Hari itu, aku pun bangun tidur agak siang. Menjelang siang, ponselku pun berdering.
Sebuah nomor yang tak aku kenal terpampang di layar handphone yang aku miliki. Sebagaimana
nomor depan dari deretan angka-angka itu, aku tahu itu nomor telepon untuk
wilaya Yogyakarta. Aku dihubungi kampus untuk datang esok lusa ke kampus dengan
agenda wawancara. Duh, cepat-cepat aku langsung ke ibukota kabupaten dengan
maksud membeli tiket pesawat untuk keberangkatan besok pagi. Esoknya, aku tiba
kembali di Yogyakarta, sebelum akhirnya terlelap akibat lelah yang belum
semuanya hilang.
Pagi-pagi,
aku sudah mandi. Seperti biasa, aku selalu berwudhu sebelum menjalani
serangkaian ujian untuk tujuan apapun, termasuk pula saat hendak mengikuti
wawancara hari itu. Bedanya, ini bukan wawancara untuk meraih pekerjaan seperti
yang dulu sering aku ikuti tak lama setelah mengenakan toga sarjana. Hari itu
adalah hari tes wawancara agar aku bisa diterima menjadi mahasiswa strata dua
di sebuah kampus ternama di Yogyakarta. Setelahnya, aku langsung meraih baju
yang sudah aku siapkan dari semalam, lalu mengenakannya serapi mungkin. Lalu,
tak lupa aku memandang wajah dengan senyum termanis itu pada sebuah cermin
almari. Ah, gagah nian rupanya anak bujang Umak yang satu ini. Sudah tak sabar
pula rasanya ingin menghadapi sang pewawancara. Mau bertanya apa dia gerangan?

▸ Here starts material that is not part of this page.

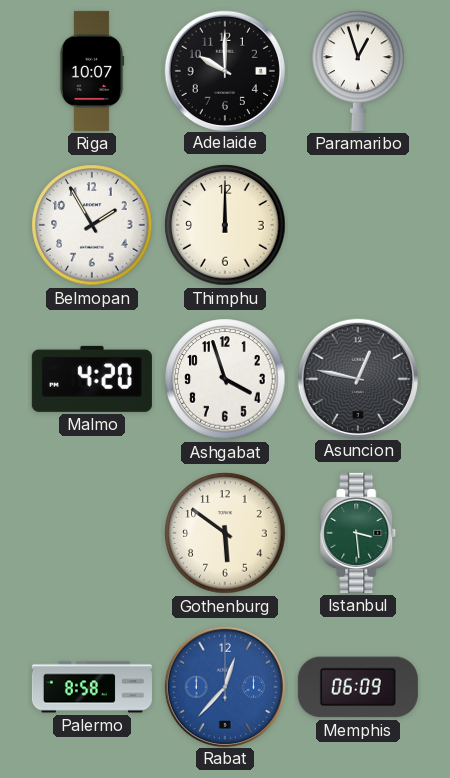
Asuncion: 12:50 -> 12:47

Asal beliau, siapa pun itu, tak bertanya perihal namaku yang katanya aneh ini,
aku siap menjawabnya.
Meminjam
sepeda motor salah seorang kawan satu kampung halaman yang sudah lama di
Yogyakarta, aku pun berangkat menuju kampus sebagaimana yang aku ketahui,
lantas memasuki salah satu gedung dan naik ke lantai dua. Suasana masih sepi.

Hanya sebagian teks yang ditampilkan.